◆ **PROBLEMS TO WORK ON**:
- a) In the commentary on art, what animal did a Russian artist teach to paint?
- b) Extend the commentary on art below, picking up right after its final sentence.

───── DOCUMENT SEGMENT

In any case, repression and suffering beget art depicting sic, and while art is marginalized in many ways, what is perhaps even more significant is that the art which is *not* marginalized, is usually unfathomable bullshit. Jackson Pollock. To be clear, while there may be virtue in a Pollock, there are not 1000s of dollars worth of virtue, and the idea of 'authenticating' a 'genuine' Pollack is so fucking laughable without dint of forensics and crystal ball stuffed with two genies, a unicorn, and a cursed gypsy that, themselves, each, have an additional crystal ball filled with a variety of other oracles, ad infinitum to produce a hall of mirrors like effect on the future, that the very idea that those words came out of someone's mouth before now is, itself, evil.

Also, there is an elephant that a Russian artist taught to trunk-paint which can and has sold paintings.

──────────
───── SUPPLIED MATERIAL

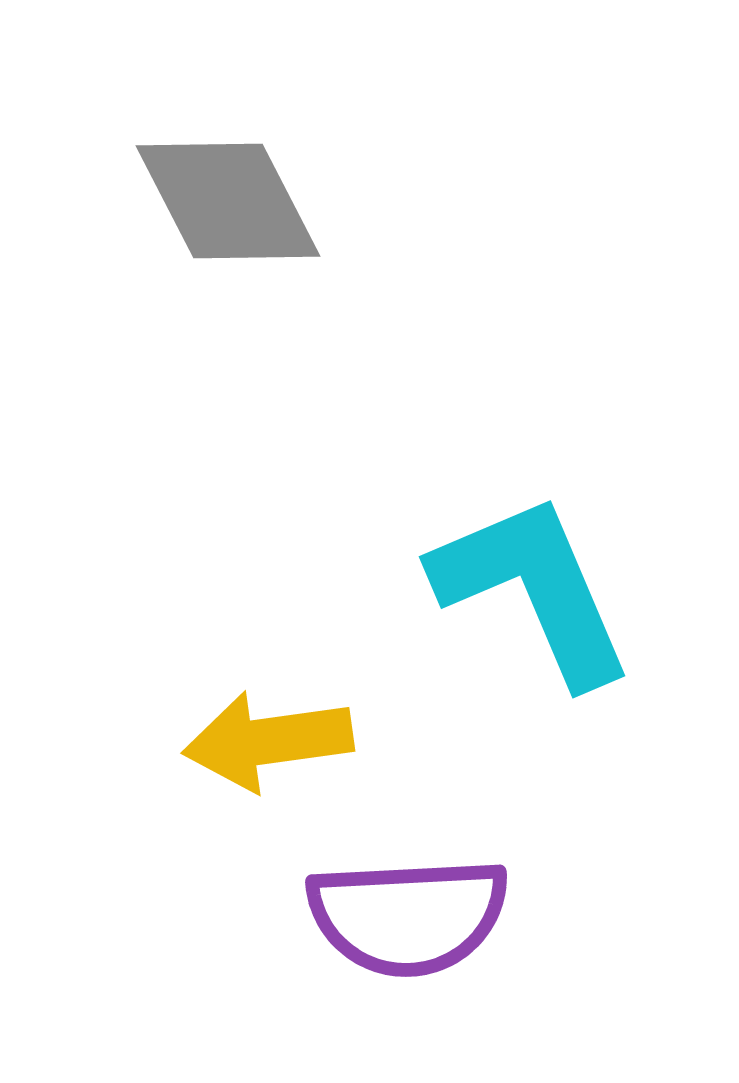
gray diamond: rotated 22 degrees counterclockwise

──────────

◆ **TASK-BY-TASK RESULTS**:
- a) An elephant, which was taught to paint with its trunk.

- b)
In that environment, author insertion of a demon torturing author insertion popes, priests, and heads of state are all understandable and straightforward, and, to put it in the modern context, the fact that, regardless of main character, very often in a video game, you are fighting and killing idiots with a great deal of upper body strength is a commentary on how people who never played football feel about jocks moreso than commentary on good and evil.

I am no different, this screed is a result of thoughts being put in my head which infuriate me, by the people at Wizards of the Coast who have chosen to morally bankrupt and castrate the Dungeons and Dragons license. 4th edition was released recently, and, excited by nostalgia, and partly encouraged by how awesome Jerry from Penny arcade is (he typed, cringing at the awkward construction), I put myself down for a boxed set. When it showed up, I put it in the bathroom, so that I could meditate on its contents properly. Before I'd even finished my first session, I was appalled.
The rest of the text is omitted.